
  5. Parrish was the son of an artist and begat one or two.

    His daughter Jean modeled for several paintings – Mary, Mary Quite Contrary (1921), Jack and the Beanstalk (1923), Evening (1921 or 1944), Knave of Hearts (1922, Prince), Dreaming (1928), and Ecstasy (1929) and Daybreak (1922, standing girl).

    She became an accomplished artist in her own right. I have "The Village of San Jose" one of her Southwestern landscapes on my wall. She fetches high prices in the right markets.

    I think Parrish was brilliant.

  6. Great post! I have a couple of related thoughts:
    As I understand it, the highbrows of the art world don’t take Andrew Wyeth seriously because he is “too popular.”
    I’m currently reading “Just Kids” by punk-rock icon Patti Smith. In the book she relates getting a job at Scribner’s Bookstore, “…home to writers like Hemingway and Fitzgerald, and their editor, the great Maxwell Perkins. Where the Rothschilds bought their books, where paintings by Maxfield Parrish hung in the stairwell.”
    If I ever acquire an opulent billiard room, scented with Scotch and fine cigars, it should have a Maxfield Parrish.

  7. Readers might be interested to know that Norman Rockwell and Andrew Wyeth are ascending in popularity. The little bit of democracy available to the art world has spoken, and people love these guys (as do I).

    I just bought a second monograph of AW – his vision was so expansive, it is awe inspiring.

    But, I'm an eclectic who also loves Mark Rothko, so go figure.

    I hope art is never that well understood, or else there will cease to be new stuff. And Maxfield Parrish was "new stuff" when it was created.

  8. I think there's really a resurgence of the the entirety of midcentury American art.

    My guess is, it's the same sort of thing that prompted the muscle car boom in the 1990s. People who grew up with musclecars as their formative "this is what awesome looks like" experience, were coming into middle age, and money; and wanted to have what they had wanted as teens.

    Same thing. People who grew up seeing these prints hanging on their parents walls, and paintings in regional museums during field trips etc… are now in the "buying art" stage of their lives.

    Personally, if I could snag a nice litho of nighthawks, or "freedom of speech"… yeah I'd put it on my wall.

# Source records
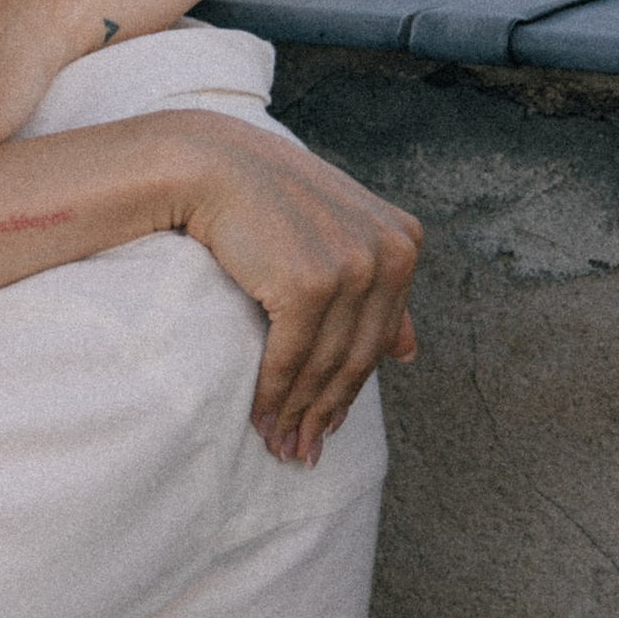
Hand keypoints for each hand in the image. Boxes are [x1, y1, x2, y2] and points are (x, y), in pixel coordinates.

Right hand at [164, 120, 419, 461]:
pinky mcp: (311, 284)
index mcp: (404, 241)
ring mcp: (353, 268)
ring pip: (326, 365)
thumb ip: (379, 286)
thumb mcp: (337, 233)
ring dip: (299, 414)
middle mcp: (389, 253)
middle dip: (327, 413)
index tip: (328, 424)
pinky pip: (292, 357)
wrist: (210, 165)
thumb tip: (409, 353)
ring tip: (279, 445)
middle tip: (303, 452)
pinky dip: (274, 395)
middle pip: (358, 358)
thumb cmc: (266, 198)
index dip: (351, 388)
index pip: (379, 335)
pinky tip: (260, 418)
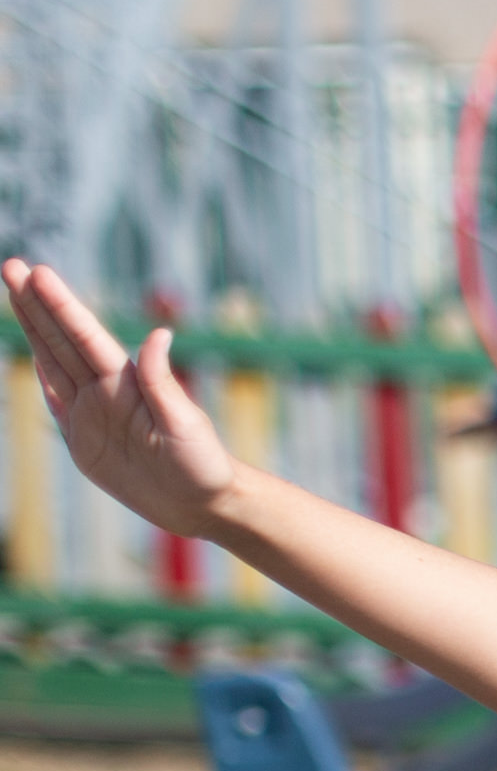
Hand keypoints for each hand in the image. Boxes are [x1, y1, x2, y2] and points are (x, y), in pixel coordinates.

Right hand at [6, 259, 246, 534]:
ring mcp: (92, 412)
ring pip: (54, 361)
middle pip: (61, 339)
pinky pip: (57, 399)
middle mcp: (105, 391)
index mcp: (126, 383)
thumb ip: (161, 383)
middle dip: (35, 304)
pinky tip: (33, 350)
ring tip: (16, 292)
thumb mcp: (184, 425)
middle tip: (11, 265)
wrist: (202, 505)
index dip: (59, 305)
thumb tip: (159, 334)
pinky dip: (43, 374)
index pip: (84, 335)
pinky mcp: (84, 439)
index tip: (37, 272)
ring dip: (34, 328)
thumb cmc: (203, 465)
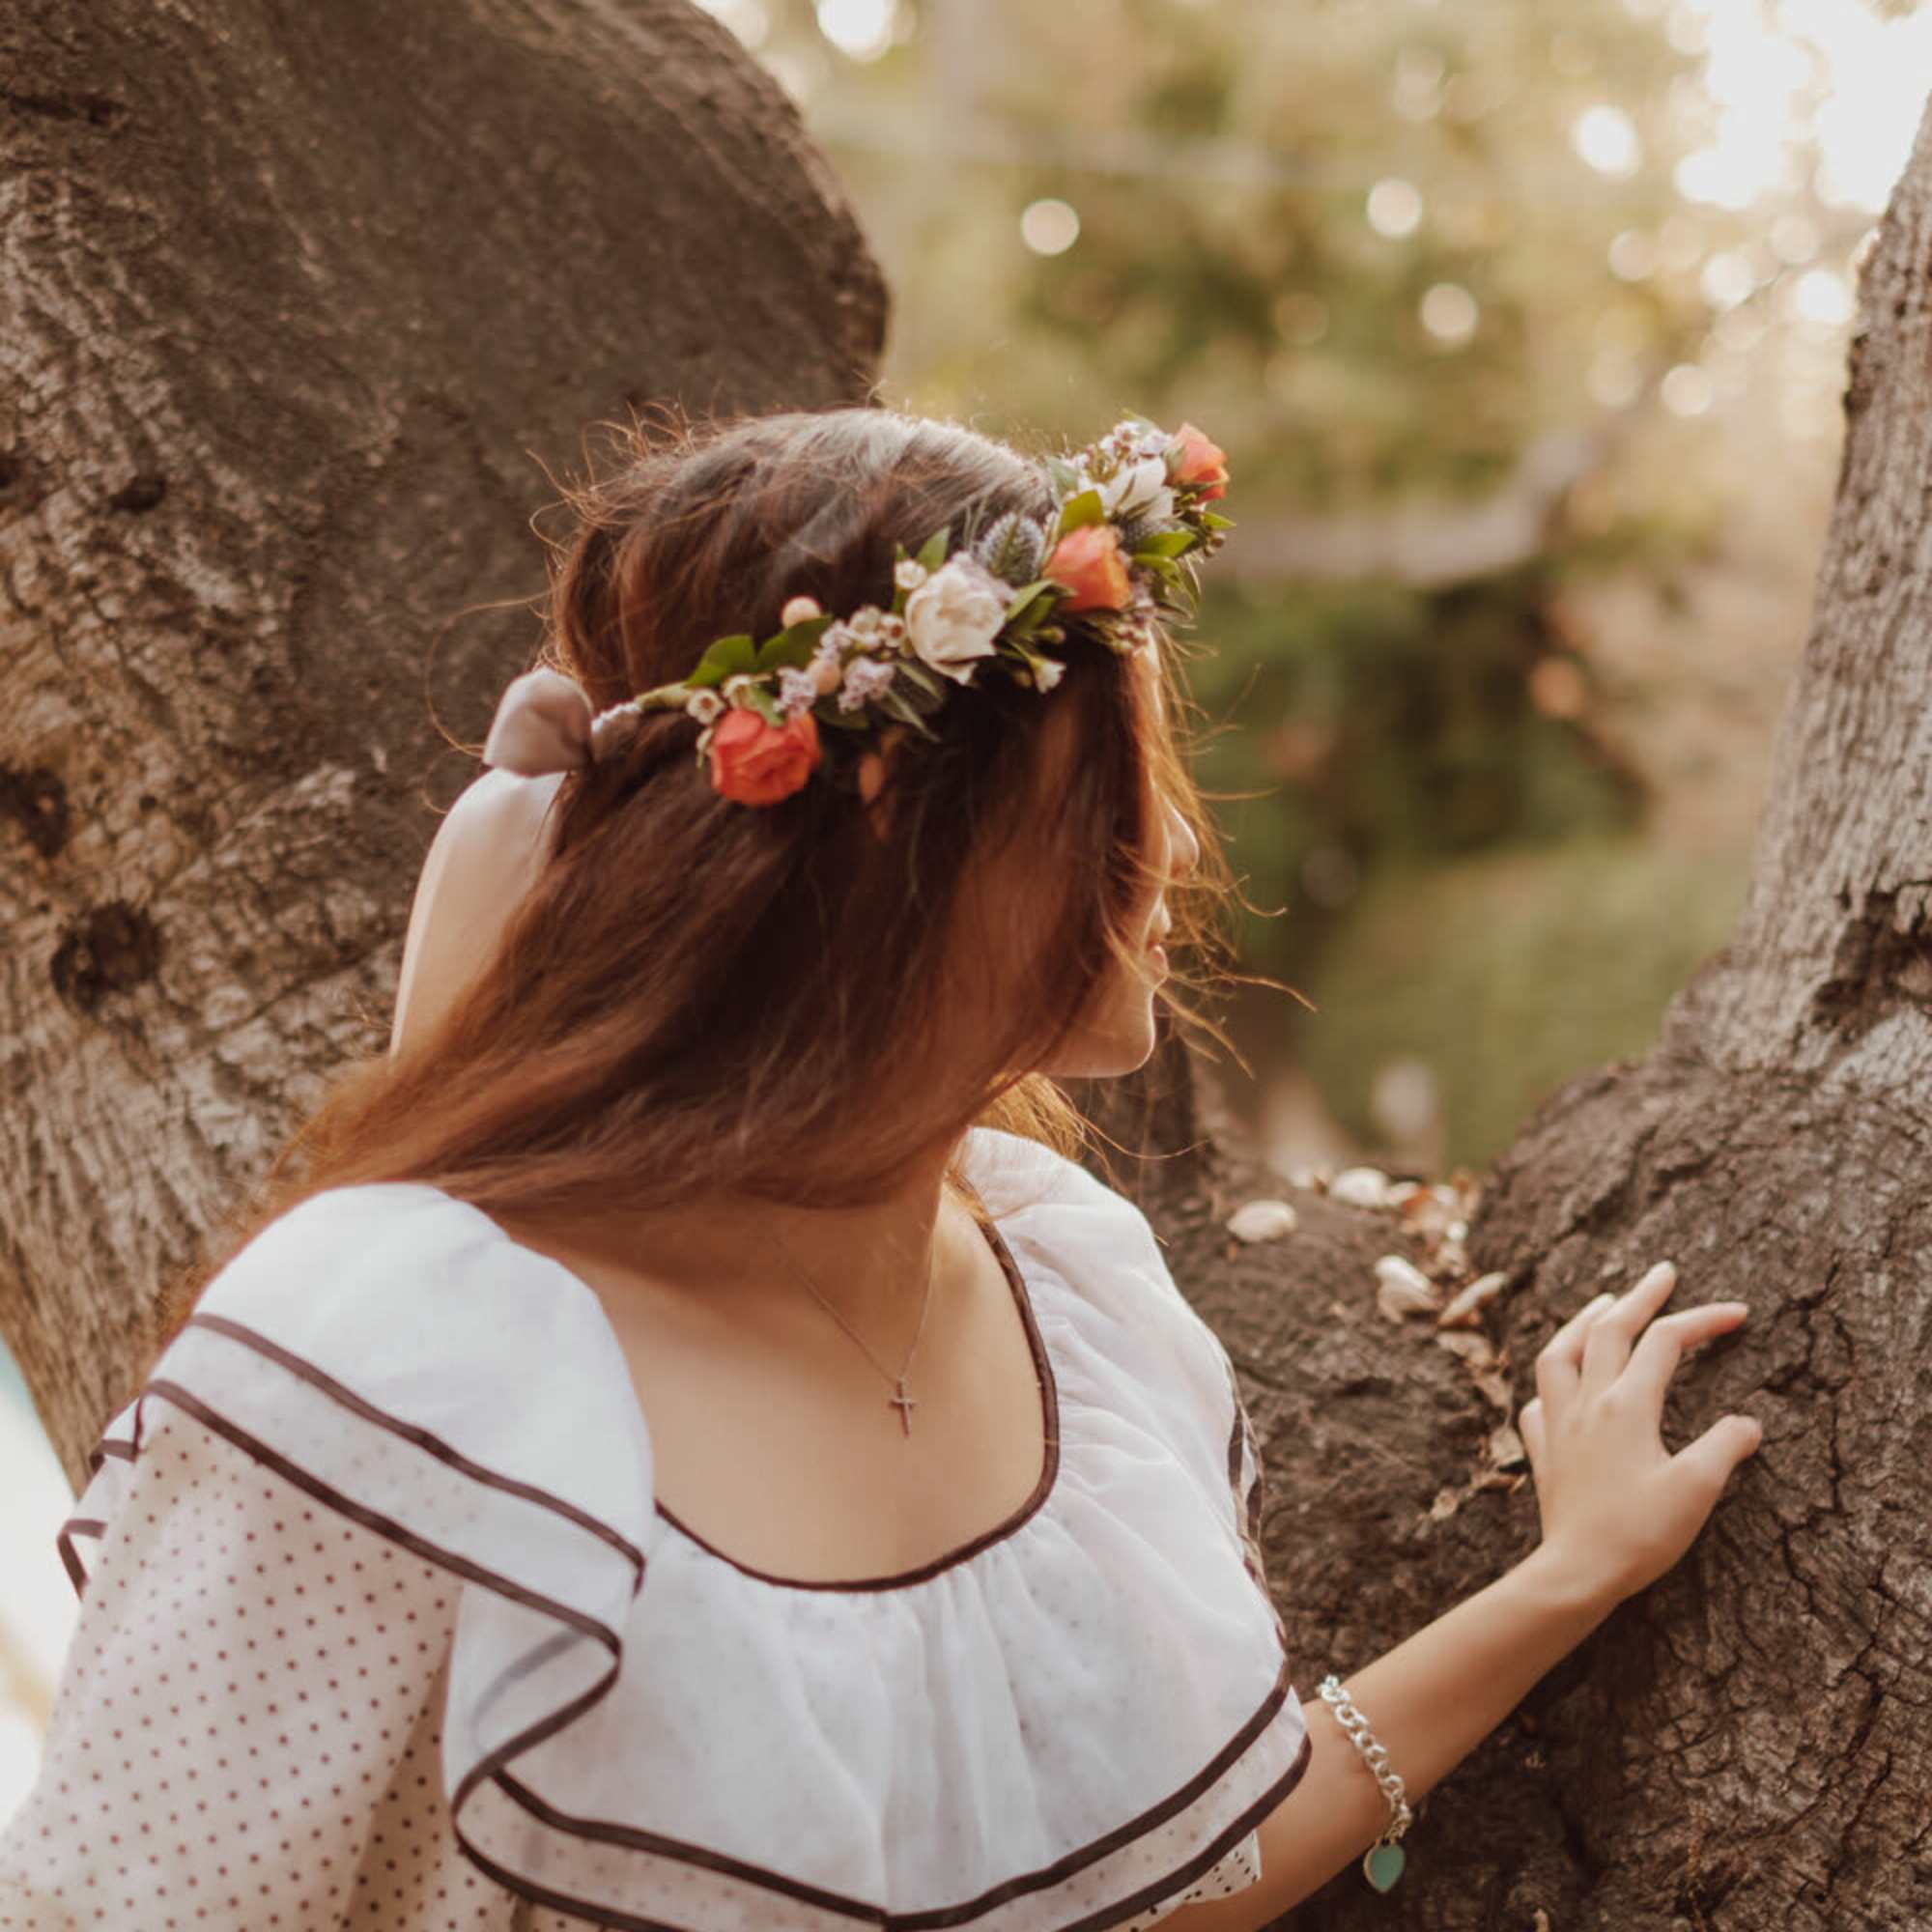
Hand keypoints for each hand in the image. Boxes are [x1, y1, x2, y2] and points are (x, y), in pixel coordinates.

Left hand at [1518, 1261, 1760, 1607]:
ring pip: (1560, 1352)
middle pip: (1609, 1330)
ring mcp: (1557, 1424)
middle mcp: (1586, 1403)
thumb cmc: (1639, 1534)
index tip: (1739, 1313)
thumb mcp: (1696, 1490)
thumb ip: (1724, 1447)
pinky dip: (1552, 1379)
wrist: (1576, 1571)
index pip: (1666, 1342)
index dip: (1703, 1320)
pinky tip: (1561, 1382)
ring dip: (1583, 1322)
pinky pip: (1538, 1400)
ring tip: (1602, 1304)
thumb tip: (1748, 1423)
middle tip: (1664, 1272)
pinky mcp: (1542, 1452)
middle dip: (1640, 1296)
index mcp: (1626, 1405)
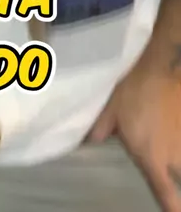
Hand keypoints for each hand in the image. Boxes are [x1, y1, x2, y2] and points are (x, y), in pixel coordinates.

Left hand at [88, 44, 180, 210]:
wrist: (160, 65)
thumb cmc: (132, 90)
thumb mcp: (109, 112)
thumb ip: (100, 131)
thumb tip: (91, 141)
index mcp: (151, 158)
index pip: (165, 194)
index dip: (171, 209)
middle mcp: (174, 155)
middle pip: (180, 178)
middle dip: (174, 177)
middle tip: (163, 163)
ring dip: (176, 153)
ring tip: (164, 136)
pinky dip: (179, 134)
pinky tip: (173, 124)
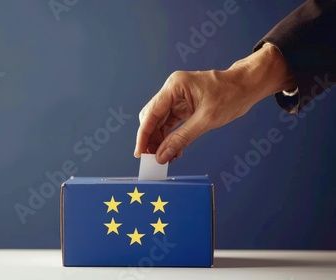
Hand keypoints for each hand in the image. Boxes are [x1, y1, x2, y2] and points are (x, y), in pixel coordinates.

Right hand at [134, 44, 295, 163]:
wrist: (247, 86)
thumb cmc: (231, 94)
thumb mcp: (206, 120)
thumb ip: (182, 138)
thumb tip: (163, 155)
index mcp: (174, 86)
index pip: (151, 114)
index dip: (143, 135)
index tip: (140, 153)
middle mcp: (172, 90)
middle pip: (152, 118)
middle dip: (151, 139)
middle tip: (153, 159)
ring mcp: (176, 98)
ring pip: (159, 122)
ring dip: (160, 140)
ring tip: (165, 158)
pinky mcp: (183, 105)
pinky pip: (170, 123)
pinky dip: (170, 137)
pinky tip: (173, 150)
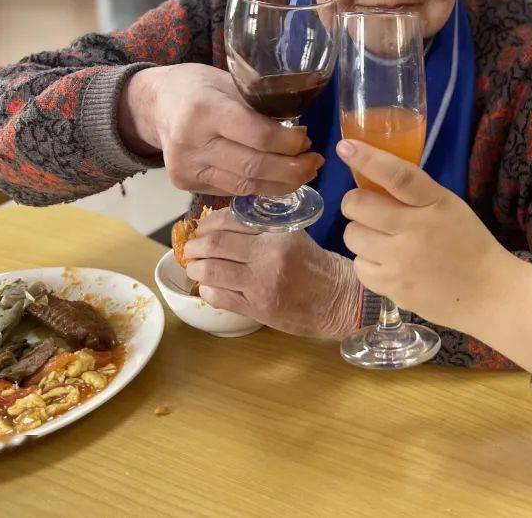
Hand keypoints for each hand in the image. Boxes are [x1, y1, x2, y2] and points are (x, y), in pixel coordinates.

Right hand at [119, 64, 323, 196]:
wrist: (155, 104)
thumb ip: (261, 107)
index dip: (289, 143)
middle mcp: (191, 143)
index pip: (258, 136)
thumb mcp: (230, 82)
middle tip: (314, 161)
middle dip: (292, 169)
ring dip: (281, 183)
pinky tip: (279, 178)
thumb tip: (300, 135)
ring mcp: (186, 167)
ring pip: (245, 186)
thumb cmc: (199, 87)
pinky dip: (260, 187)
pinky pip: (232, 190)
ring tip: (304, 172)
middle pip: (253, 166)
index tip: (307, 139)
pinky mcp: (185, 184)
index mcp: (204, 109)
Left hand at [184, 208, 361, 337]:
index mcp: (278, 234)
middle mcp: (268, 257)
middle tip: (191, 248)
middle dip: (195, 245)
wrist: (339, 299)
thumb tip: (223, 223)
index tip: (202, 228)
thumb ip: (265, 228)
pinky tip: (210, 286)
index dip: (208, 223)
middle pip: (216, 245)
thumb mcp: (295, 235)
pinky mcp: (258, 309)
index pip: (231, 221)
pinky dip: (208, 290)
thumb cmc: (317, 265)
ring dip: (196, 268)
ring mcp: (261, 285)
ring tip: (194, 266)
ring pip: (212, 271)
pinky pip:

# WHAT YOU WILL DO
Continue the comments on Maxfield Parrish and American art from the point where they stop. These records come from a different source than the comments on Maxfield Parrish.

# TASK ANSWER
  9. Regarding Alphonse Mucha, do a Google search on "art nouveau" and switch to "Images". If it isn't Mucha's work, it is a derivative. 'Nuff said.

  10. Beautiful post, Sip.

    @Casey, "I hope art is never that well understood, or else there will cease to be new stuff…" Beauty isn't a subject of understanding or knowledge, is it? It's mystery is to enrich that to which it pertains. It acts in concordance with other concomitants in this fashion, Truth, Justice, Wisdom, Liberty, Courage, and most mysterious of all, maybe, Love.

  11. 1) The publishing industry that let Rockwell, Parrish, and others make a living – and dictated their basic realism – is no longer. The internet will not replace it: digital "sampling" and photoshop "styling" have replaced draftsmanship. "Working from the model" now means googling for a photo that approximates what you want, or snapping one with your phone.

    2) Realism keeps coming back to haunt the nihilistic modernist – and now postmodern – elitists. Every now and then art buyers get fed up with grungy conceptual trash, and demand some proof of actual skill, observation, and taste. Which is why realism came back in the mid-late 80s, and is with us again today.

    It's also why the decorative arts and industrial design are in a long-term boom since the postwar era. People trust and understand these works. And most craftsman-made items offer the promise of human scale and contact, which is sorely missing from the depressing, petulant tear-it-all-down message of the "Fine Art" world today.

  12. Ben David- Your comment was caught in the Spam filter for some reason, but I rescued it. Thanks for reading and commenting.